Trotz einer guten Saison ist der junge Franzose davon noch weit entfernt. Bei Manchester United ist er mal Stammspieler, mal sitzt er auf der Bank. Trotz dieser wechselhaften Einsatzzeiten kommt Martial in dieser Saison bereits auf neun Treffer und fünf Vorlagen in der Premier League. Durch den spektakulären Wintertransfer von Alexis Sanchez haben sich die Einsatzchancen des 22-Jährigen weiter verschlechtert. Wie der teure Chilene spielt auch Martial am liebsten Linksaußen.

Zumindest soll im Sommer keine neue Konkurrenz im Angriff der Red Devils verpflichtet werden. “Wir haben Alexis, Lukaku, Martial, Rashford. Rashford kann links und rechts spielen, Alexis ebenso,” zählte ManUtd-Coach Mourinho seine Angriffsoptionen auf und stellte an die Presse gewandt klar: “Ich will keine Angreifer. Sprechen Sie also nicht über Angreifer, die hierher kommen – weil niemand hierher kommt.”

WM als große Bühne für Anthony Martial?

Eine Chance sich im hochklassigen Angriff von Manchester United für mehr Einsätze aufzudrängen bietet sich dem 17-maligen Nationalspieler bei der WM in Russland.
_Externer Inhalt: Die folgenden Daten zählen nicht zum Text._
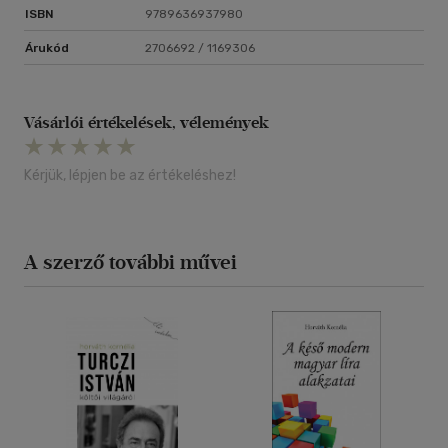
ISBN
9789636937980
Árukód
2706692 / 1169306
Vásárlói értékelések, vélemények
Kérjük, lépjen be az értékeléshez!
A szerző további művei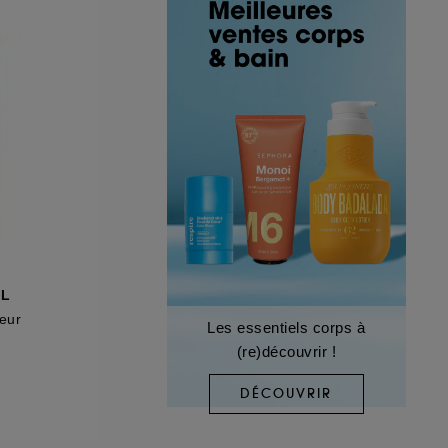
EL
eur
Les essentiels corps à
(re)découvrir !
DÉCOUVRIR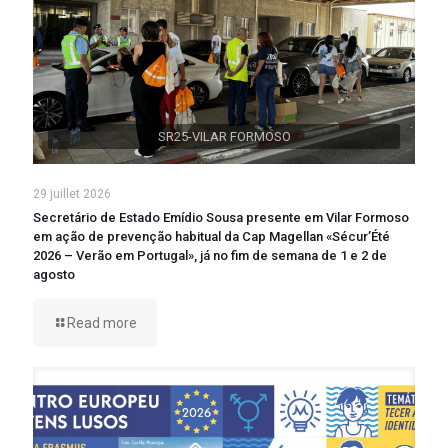
SR25-VILAR FORMOSO
29 juillet 2026
Secretário de Estado Emídio Sousa presente em Vilar Formoso
em ação de prevenção habitual da Cap Magellan «Sécur’Été
2026 – Verão em Portugal», já no fim de semana de 1 e 2 de
agosto
Read more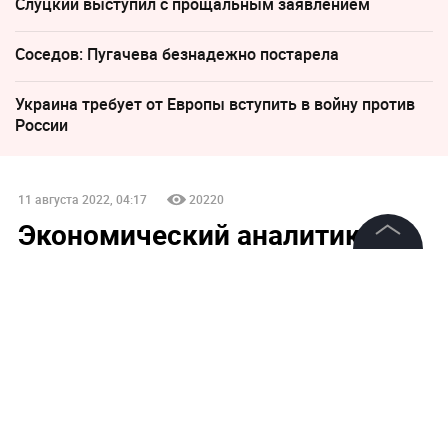
Слуцкий выступил с прощальным заявлением
Соседов: Пугачева безнадежно постарела
Украина требует от Европы вступить в войну против
России
11 августа 2022, 04:17
20220
Экономический аналитик
назвал готовящуюся замену
©
2026
News Media Holding.
доллару
Все права защищены
Экономист Шульгин допустил, что международная
резервная валюта стран БРИКС заменит доллар
Информация
Контакты
Редакция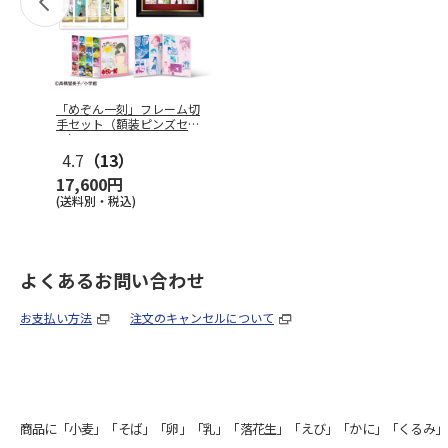
「めぞん一刻」フレーム切
手セット（額装ピンズセッ
ト）
4.7
（13）
17,600円
(送料別・税込)
よくあるお問い合わせ
お支払い方法
注文のキャンセルについて
商品に「小麦」「そば」「卵」「乳」「落花生」「えび」「かに」「くるみ」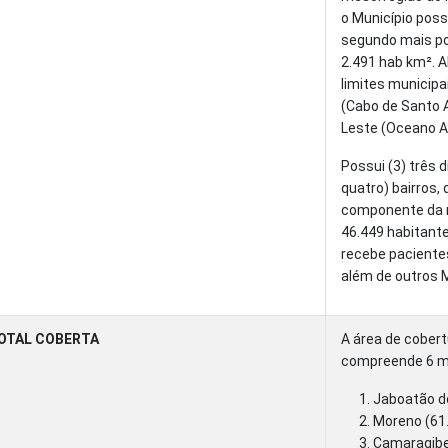
o Município pos
segundo mais po
2.491 hab km². 
limites municipa
(Cabo de Santo 
Leste (Oceano At
Possui (3) três d
quatro) bairros,
componente da 
46.449 habitante
recebe pacientes
além de outros M
OTAL COBERTA
A área de cobert
compreende 6 mu
Jaboatão do
Moreno (61.
Camaragibe 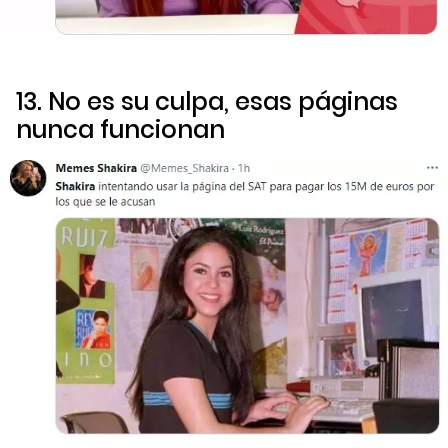
13. No es su culpa, esas páginas
nunca funcionan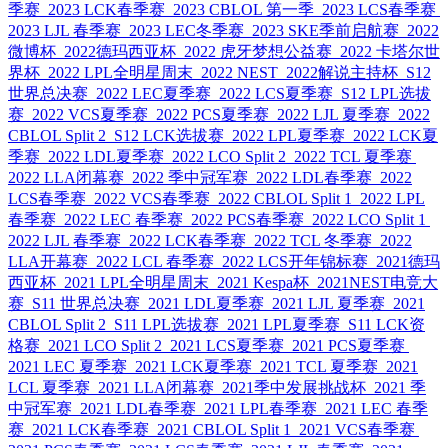
季赛
2023 LCK春季赛
2023 CBLOL 第一季
2023 LCS春季赛
2023 LJL 春季赛
2023 LEC冬季赛
2023 SKE季前启航赛
2022
微博杯
2022德玛西亚杯
2022 虎牙梦想公益赛
2022 卡塔尔世
界杯
2022 LPL全明星周末
2022 NEST
2022解说主持杯
S12
世界总决赛
2022 LEC夏季赛
2022 LCS夏季赛
S12 LPL选拔
赛
2022 VCS夏季赛
2022 PCS夏季赛
2022 LJL 夏季赛
2022
CBLOL Split 2
S12 LCK选拔赛
2022 LPL夏季赛
2022 LCK夏
季赛
2022 LDL夏季赛
2022 LCO Split 2
2022 TCL 夏季赛
2022 LLA闭幕赛
2022 季中冠军赛
2022 LDL春季赛
2022
LCS春季赛
2022 VCS春季赛
2022 CBLOL Split 1
2022 LPL
春季赛
2022 LEC 春季赛
2022 PCS春季赛
2022 LCO Split 1
2022 LJL 春季赛
2022 LCK春季赛
2022 TCL 冬季赛
2022
LLA开幕赛
2022 LCL 春季赛
2022 LCS开年锦标赛
2021德玛
西亚杯
2021 LPL全明星周末
2021 Kespa杯
2021NEST电竞大
赛
S11 世界总决赛
2021 LDL夏季赛
2021 LJL 夏季赛
2021
CBLOL Split 2
S11 LPL选拔赛
2021 LPL夏季赛
S11 LCK资
格赛
2021 LCO Split 2
2021 LCS夏季赛
2021 PCS夏季赛
2021 LEC 夏季赛
2021 LCK夏季赛
2021 TCL 夏季赛
2021
LCL 夏季赛
2021 LLA闭幕赛
2021季中发展挑战杯
2021 季
中冠军赛
2021 LDL春季赛
2021 LPL春季赛
2021 LEC 春季
赛
2021 LCK春季赛
2021 CBLOL Split 1
2021 VCS春季赛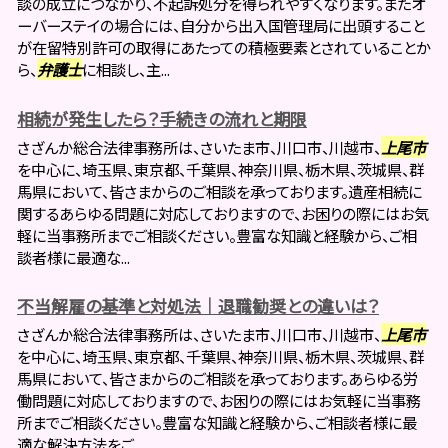
談の成立につながり、不起訴処分を得られやすくなります。またオ
ーバーステイの場合には、自分から出入国管理局に出頭すること
が在留特別許可の取得にあたっての積極要素とされていることか
ら、
弁護士
に相談し、主...
相続が発生したら？手続きの流れと期限
さざんか総合法律事務所は、さいたま市、川口市、川越市、
上尾市
を中心に、埼玉県、東京都、千葉県、神奈川県、栃木県、茨城県、群
馬県において、皆さまからのご相談を承っております。遺産相続に
関するあらゆる問題に対応しておりますので、お困りの際にはお気
軽に当事務所までご相談ください。豊富な知識と経験から、ご相
談者様に最適な...
不当解雇の基準と対処法｜退職勧奨との違いは？
さざんか総合法律事務所は、さいたま市、川口市、川越市、
上尾市
を中心に、埼玉県、東京都、千葉県、神奈川県、栃木県、茨城県、群
馬県において、皆さまからのご相談を承っております。あらゆる労
働問題に対応しておりますので、お困りの際にはお気軽に当事務
所までご相談ください。豊富な知識と経験から、ご相談者様に最
適な解決方法をご...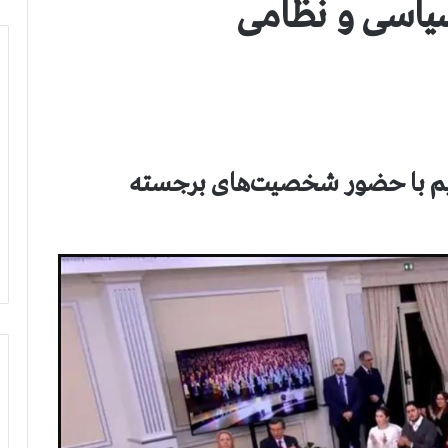
اسی و نظامی
یم با حضور شخصیت‌های برجسته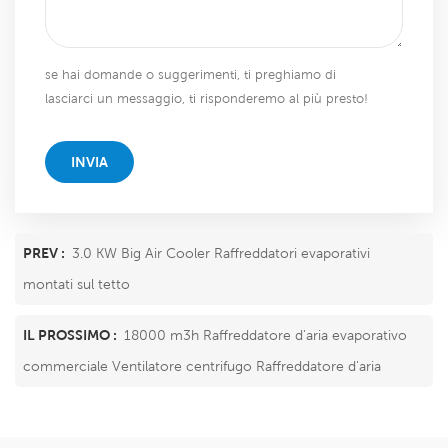
se hai domande o suggerimenti, ti preghiamo di
lasciarci un messaggio, ti risponderemo al più presto!
INVIA
PREV :
3.0 KW Big Air Cooler Raffreddatori evaporativi
montati sul tetto
IL PROSSIMO :
18000 m3h Raffreddatore d'aria evaporativo
commerciale Ventilatore centrifugo Raffreddatore d'aria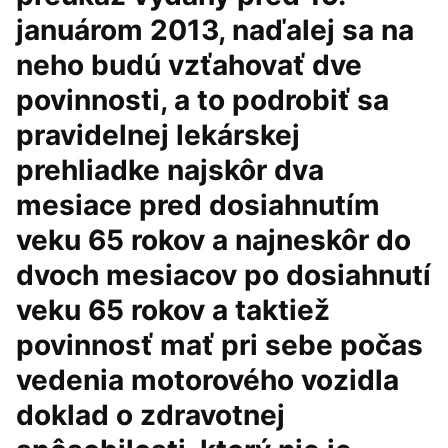
januárom 2013, naďalej sa na
neho budú vzťahovať dve
povinnosti, a to podrobiť sa
pravidelnej lekárskej
prehliadke najskôr dva
mesiace pred dosiahnutím
veku 65 rokov a najneskôr do
dvoch mesiacov po dosiahnutí
veku 65 rokov a taktiež
povinnosť mať pri sebe počas
vedenia motorového vozidla
doklad o zdravotnej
Doch auch im französischen Kader mangelt es nicht an hochklassiger Konkurrenz im Sturm.

Antoine Griezmann befindet sich in herausragender Form und dürfte gesetzt sein. Ebenso schauen alle Augen auf Kylian Mbappe, das wohl größte Talent des Weltfußballs. Des weiteren kämpfen die Mittelstürmer Giroud und Lacazette, sowie die Außen Lemar, Coman oder Thauvin um einen Kaderplatz und Einsatzzeiten. Beim jüngsten Testspiel im November gegen Deutschland (2:2) spielte Martial jedoch 90 Minuten durch und bereitete ein Tor vor.